▶ _Task prompt_
Return the full set of entries precisely. Do not carry over any pictures.

▶ _Material shown_

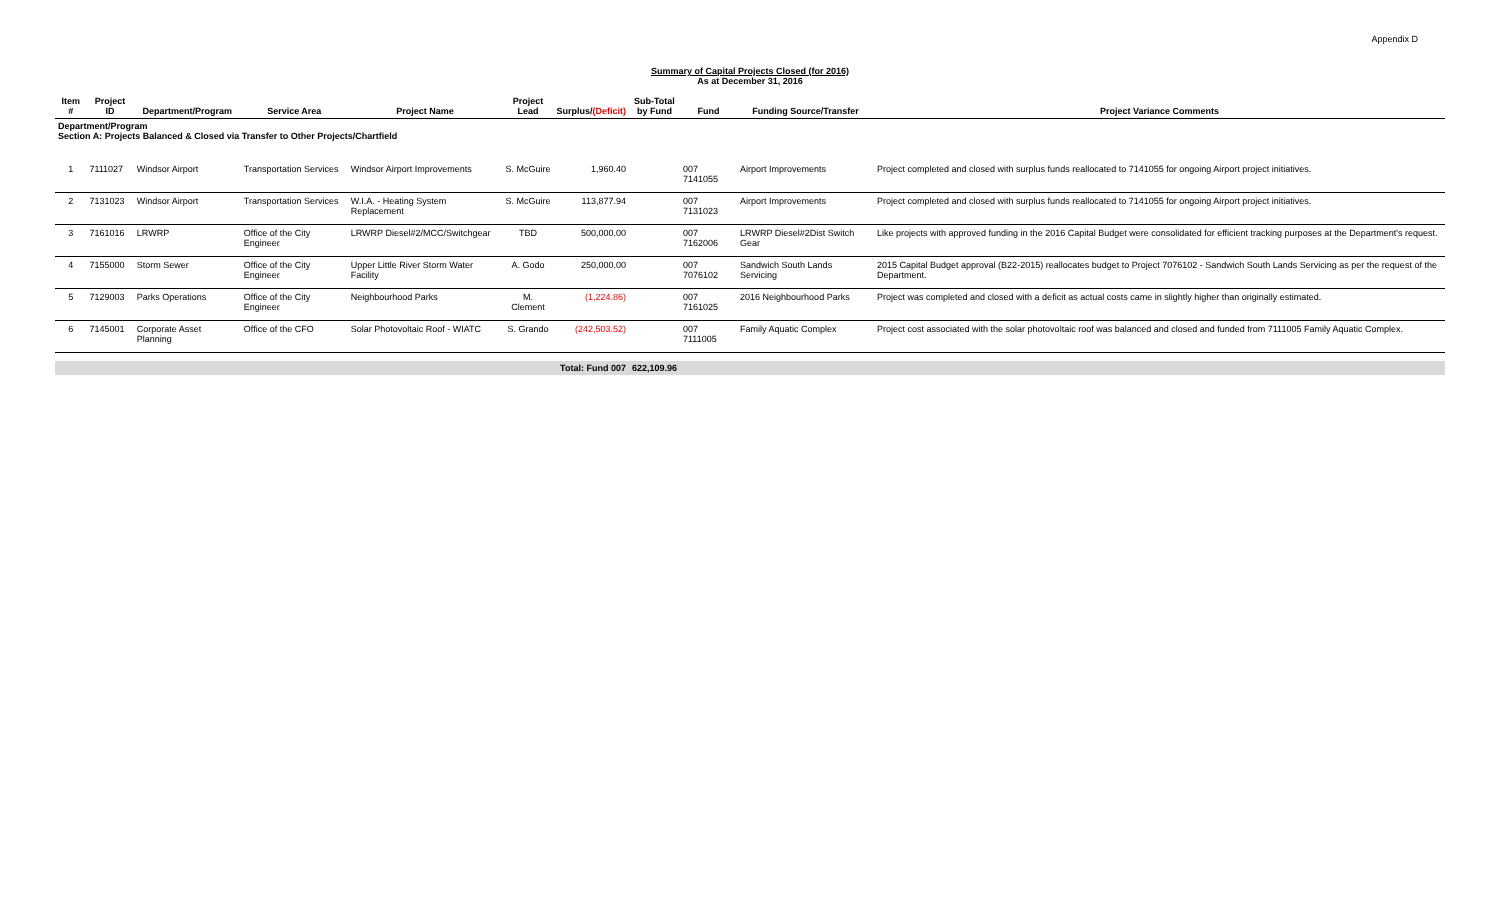Appendix D
Summary of Capital Projects Closed (for 2016)
As at December 31, 2016
| Item # | Project ID | Department/Program | Service Area | Project Name | Project Lead | Surplus/ (Deficit) | Sub-Total by Fund | Fund | Funding Source/Transfer | Project Variance Comments |
| --- | --- | --- | --- | --- | --- | --- | --- | --- | --- | --- |
| Department/Program Section A: Projects Balanced & Closed via Transfer to Other Projects/Chartfield | | | | | | | | | | |
| 1 | 7111027 | Windsor Airport | Transportation Services | Windsor Airport Improvements | S. McGuire | 1,960.40 | | 007 7141055 | Airport Improvements | Project completed and closed with surplus funds reallocated to 7141055 for ongoing Airport project initiatives. |
| 2 | 7131023 | Windsor Airport | Transportation Services | W.I.A. - Heating System Replacement | S. McGuire | 113,877.94 | | 007 7131023 | Airport Improvements | Project completed and closed with surplus funds reallocated to 7141055 for ongoing Airport project initiatives. |
| 3 | 7161016 | LRWRP | Office of the City Engineer | LRWRP Diesel#2/MCC/Switchgear | TBD | 500,000.00 | | 007 7162006 | LRWRP Diesel#2Dist Switch Gear | Like projects with approved funding in the 2016 Capital Budget were consolidated for efficient tracking purposes at the Department's request. |
| 4 | 7155000 | Storm Sewer | Office of the City Engineer | Upper Little River Storm Water Facility | A. Godo | 250,000.00 | | 007 7076102 | Sandwich South Lands Servicing | 2015 Capital Budget approval (B22-2015) reallocates budget to Project 7076102 - Sandwich South Lands Servicing as per the request of the Department. |
| 5 | 7129003 | Parks Operations | Office of the City Engineer | Neighbourhood Parks | M. Clement | (1,224.86) | | 007 7161025 | 2016 Neighbourhood Parks | Project was completed and closed with a deficit as actual costs came in slightly higher than originally estimated. |
| 6 | 7145001 | Corporate Asset Planning | Office of the CFO | Solar Photovoltaic Roof - WIATC | S. Grando | (242,503.52) | | 007 7111005 | Family Aquatic Complex | Project cost associated with the solar photovoltaic roof was balanced and closed and funded from 7111005 Family Aquatic Complex. |
| | | | | | | Total: Fund 007 | 622,109.96 | | | |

▶ _Exercise result_
Appendix D
Summary of Capital Projects Closed (for 2016)
As at December 31, 2016
| Item # | Project ID | Department/Program | Service Area | Project Name | Project Lead | Surplus/ (Deficit) | Sub-Total by Fund | Fund | Funding Source/Transfer | Project Variance Comments |
| --- | --- | --- | --- | --- | --- | --- | --- | --- | --- | --- |
| Department/Program Section A: Projects Balanced & Closed via Transfer to Other Projects/Chartfield | | | | | | | | | | |
| 1 | 7111027 | Windsor Airport | Transportation Services | Windsor Airport Improvements | S. McGuire | 1,960.40 | | 007 7141055 | Airport Improvements | Project completed and closed with surplus funds reallocated to 7141055 for ongoing Airport project initiatives. |
| 2 | 7131023 | Windsor Airport | Transportation Services | W.I.A. - Heating System Replacement | S. McGuire | 113,877.94 | | 007 7131023 | Airport Improvements | Project completed and closed with surplus funds reallocated to 7141055 for ongoing Airport project initiatives. |
| 3 | 7161016 | LRWRP | Office of the City Engineer | LRWRP Diesel#2/MCC/Switchgear | TBD | 500,000.00 | | 007 7162006 | LRWRP Diesel#2Dist Switch Gear | Like projects with approved funding in the 2016 Capital Budget were consolidated for efficient tracking purposes at the Department's request. |
| 4 | 7155000 | Storm Sewer | Office of the City Engineer | Upper Little River Storm Water Facility | A. Godo | 250,000.00 | | 007 7076102 | Sandwich South Lands Servicing | 2015 Capital Budget approval (B22-2015) reallocates budget to Project 7076102 - Sandwich South Lands Servicing as per the request of the Department. |
| 5 | 7129003 | Parks Operations | Office of the City Engineer | Neighbourhood Parks | M. Clement | (1,224.86) | | 007 7161025 | 2016 Neighbourhood Parks | Project was completed and closed with a deficit as actual costs came in slightly higher than originally estimated. |
| 6 | 7145001 | Corporate Asset Planning | Office of the CFO | Solar Photovoltaic Roof - WIATC | S. Grando | (242,503.52) | | 007 7111005 | Family Aquatic Complex | Project cost associated with the solar photovoltaic roof was balanced and closed and funded from 7111005 Family Aquatic Complex. |
| | | | | | | Total: Fund 007 | 622,109.96 | | | |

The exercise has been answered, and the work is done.